*Provided information*:
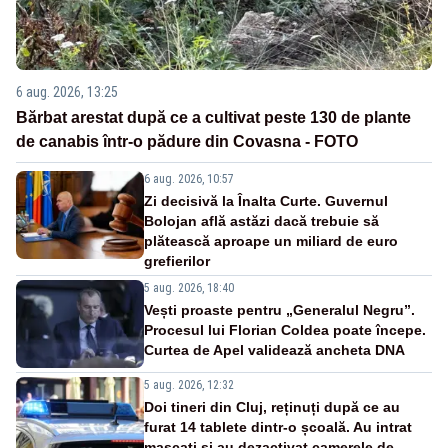
6 aug. 2026, 13:25
Bărbat arestat după ce a cultivat peste 130 de plante
de canabis într-o pădure din Covasna - FOTO
6 aug. 2026, 10:57
Zi decisivă la Înalta Curte. Guvernul
Bolojan află astăzi dacă trebuie să
plătească aproape un miliard de euro
grefierilor
5 aug. 2026, 18:40
Vești proaste pentru „Generalul Negru”.
Procesul lui Florian Coldea poate începe.
Curtea de Apel validează ancheta DNA
5 aug. 2026, 12:32
Doi tineri din Cluj, reținuți după ce au
furat 14 tablete dintr-o școală. Au intrat
mascați și au dezactivat camerele de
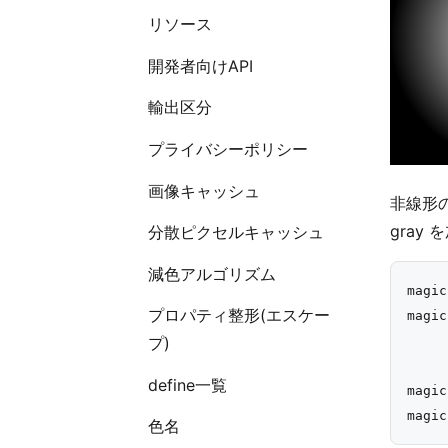
リソース
開発者向けAPI
輸出区分
プライバシーポリシー
画像キャッシュ
非線形の
gray
分散ピクセルキャッシュ
減色アルゴリズム
magic
プロパティ整形(エスケー
magic
プ)
define一覧
magic
色名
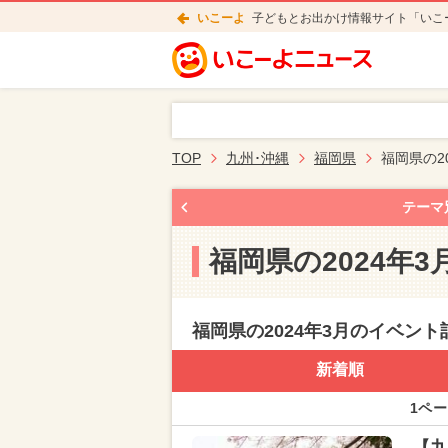
いこーよ
子どもとお出かけ情報サイト「いこ
TOP
九州･沖縄
福岡県
福岡県の2
テーマ
福岡県の2024年
福岡県の2024年3月のイベント
新着順
1ペー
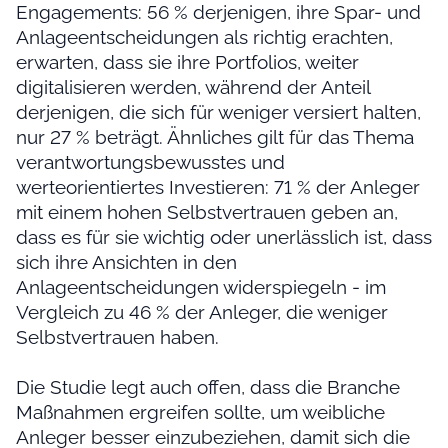
Engagements: 56 % derjenigen, ihre Spar- und
Anlageentscheidungen als richtig erachten,
erwarten, dass sie ihre Portfolios, weiter
digitalisieren werden, während der Anteil
derjenigen, die sich für weniger versiert halten,
nur 27 % beträgt. Ähnliches gilt für das Thema
verantwortungsbewusstes und
werteorientiertes Investieren: 71 % der Anleger
mit einem hohen Selbstvertrauen geben an,
dass es für sie wichtig oder unerlässlich ist, dass
sich ihre Ansichten in den
Anlageentscheidungen widerspiegeln - im
Vergleich zu 46 % der Anleger, die weniger
Selbstvertrauen haben.
Die Studie legt auch offen, dass die Branche
Maßnahmen ergreifen sollte, um weibliche
Anleger besser einzubeziehen, damit sich die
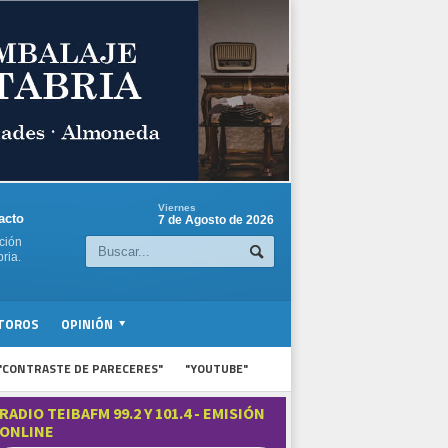
Viernes
acto
7 de Agosto de 2026
ción
ria.
TOROS
OPINIÓN
"CONTRASTE DE PARECERES"
"YOUTUBE"
RADIO TEIBAFM 99.2 Y 101.4 - EMISIÓN
ONLINE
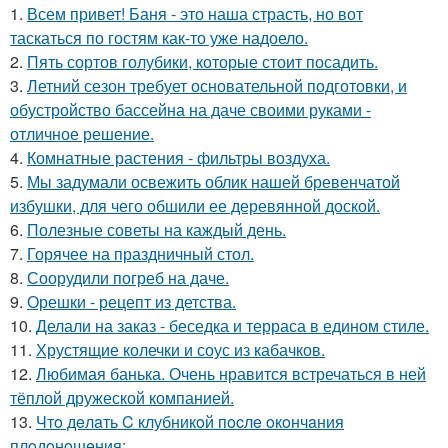
1.
Всем привет! Баня - это наша страсть, но вот
таскаться по гостям как-то уже надоело.
2.
Пять сортов голубики, которые стоит посадить.
3.
Летний сезон требует основательной подготовки, и
обустройство бассейна на даче своими руками -
отличное решение.
4.
Комнатные растения - фильтры воздуха.
5.
Мы задумали освежить облик нашей бревенчатой
избушки, для чего обшили ее деревянной доской.
6.
Полезные советы на каждый день.
7.
Горячее на праздничный стол.
8.
Соорудили погреб на даче.
9.
Орешки - рецепт из детства.
10.
Делали на заказ - беседка и терраса в едином стиле.
11.
Хрустящие колечки и соус из кабачков.
12.
Любимая банька. Очень нравится встречаться в ней
тёплой дружеской компанией.
13.
Чтo дeлaть C клубникoй пocлe oкoнчaния
плoдoнoшeния:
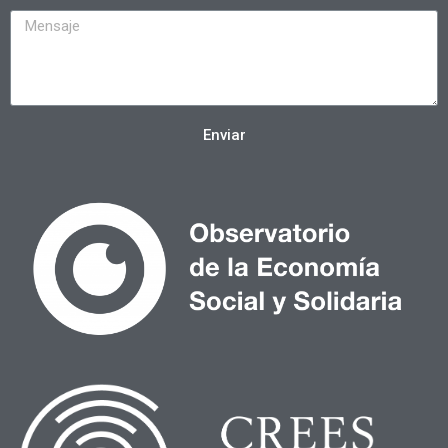
Enviar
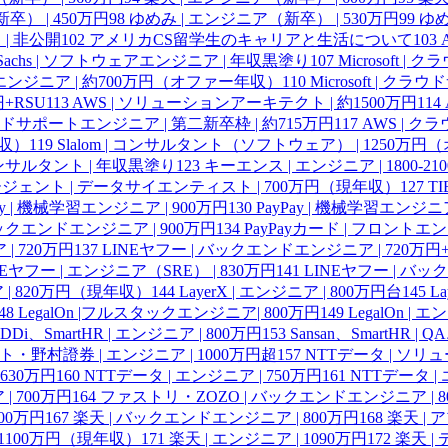
） | 450万円
98
ゆめみ | エンジニア（新卒） | 530万円
99
ゆめ
 | 非公開
102
アメリカCS留学生のキャリアと生活について
103
n Sachs | ソフトウェアエンジニア | 年収黒塗り
107
Microsoft 
ポートエンジニア | 約700万円（オファー年収）
110
Microsoft | ク
円+RSU
113
AWS | ソリューションアーキテクト | 約1500万円
114
ラウドサポートエンジニア | 第二新卒枠 | 約715万円
117
AWS | ク
年収）
119
Slalom | コンサルタント（ソフトウェア） | 1250万
| コンサルタント | 年収黒塗り
123
キーエンス | エンジニア | 1800-21
ェント | データサイエンティスト | 700万円（現年収）
127
T
ay | 機械学習エンジニア | 900万円
130
PayPay | 機械学習エンジニア
 バックエンドエンジニア | 900万円
134
PayPayカード | フロントエ
| 720万円
137
LINEヤフー | バックエンドエンジニア | 720万円+
NEヤフー | エンジニア（SRE） | 830万円
141
LINEヤフー | バッ
 | 820万円（現年収）
144
LayerX | エンジニア | 800万円台
145
L
48
LegalOn |フルスタックエンジニア| 800万円
149
LegalOn | 
DDi、SmartHR | エンジニア | 800万円
153
Sansan、SmartHR |
・野村證券 | エンジニア | 1000万円超
157
NTTデータ | ソリ
 630万円
160
NTTデータ | エンジニア | 750万円
161
NTTデータ | 
 700万円
164
ファストリ・ZOZO | バックエンドエンジニア | 8
100万円
167
楽天 | バックエンドエンジニア | 800万円
168
楽天 |
 1100万円（現年収）
171
楽天 | エンジニア | 1090万円
172
楽天 |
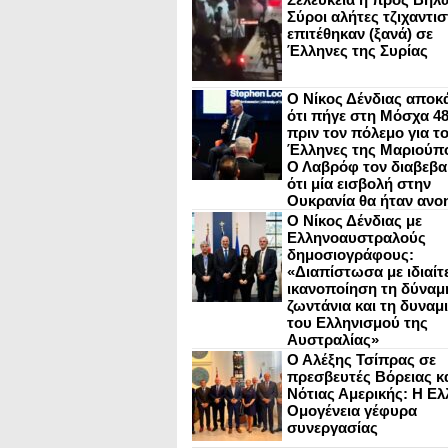
Σύροι αλήτες τζιχαντισ
επιτέθηκαν (ξανά) σε
Έλληνες της Συρίας
Ο Νίκος Δένδιας αποκ
ότι πήγε στη Μόσχα 4
πριν τον πόλεμο για τ
Έλληνες της Μαριούπ
Ο Λαβρόφ τον διαβεβα
ότι μία εισβολή στην
Ουκρανία θα ήταν ανο
Ο Νίκος Δένδιας με
Ελληνοαυστραλούς
δημοσιογράφους:
«Διαπίστωσα με ιδιαίτ
ικανοποίηση τη δύναμη
ζωντάνια και τη δυναμ
του Ελληνισμού της
Αυστραλίας»
Ο Αλέξης Τσίπρας σε
πρεσβευτές Βόρειας κ
Νότιας Αμερικής: Η Ελ
Ομογένεια γέφυρα
συνεργασίας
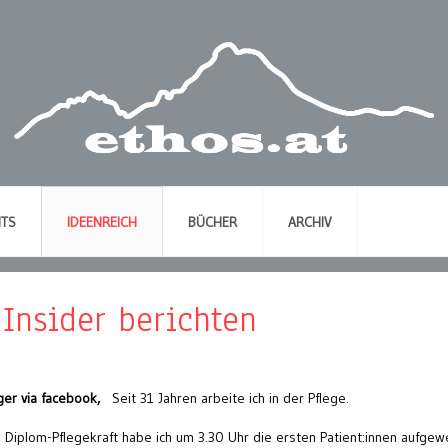
NTS
IDEENREICH
BÜCHER
ARCHIV
 Insider berichten
er via facebook,
Seit 31 Jahren arbeite ich in der Pflege.
 Diplom-Pflegekraft habe ich um 3.30 Uhr die ersten Patient:innen aufgew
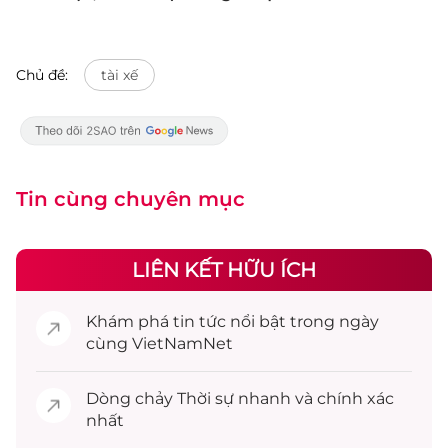
Chủ đề:
tài xế
Tin cùng chuyên mục
LIÊN KẾT HỮU ÍCH
Khám phá
tin tức
nổi bật trong ngày
cùng VietNamNet
Dòng chảy
Thời sự
nhanh và chính xác
nhất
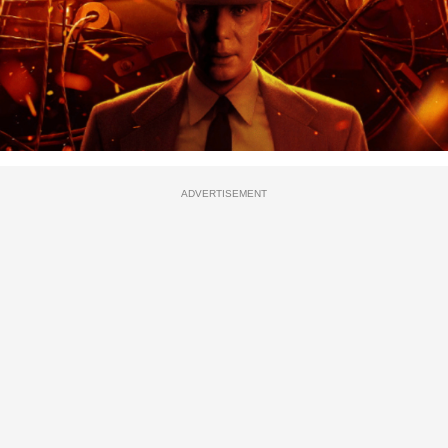
ADVERTISEMENT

*What the task asks*: The lines from the start of the records above through the line that holds "5 aug. 2026, 12:32" are to be copied exactly, both ends included, and no pictures are to be copied.

*Task answer*:
6 aug. 2026, 13:25
Bărbat arestat după ce a cultivat peste 130 de plante
de canabis într-o pădure din Covasna - FOTO
6 aug. 2026, 10:57
Zi decisivă la Înalta Curte. Guvernul
Bolojan află astăzi dacă trebuie să
plătească aproape un miliard de euro
grefierilor
5 aug. 2026, 18:40
Vești proaste pentru „Generalul Negru”.
Procesul lui Florian Coldea poate începe.
Curtea de Apel validează ancheta DNA
5 aug. 2026, 12:32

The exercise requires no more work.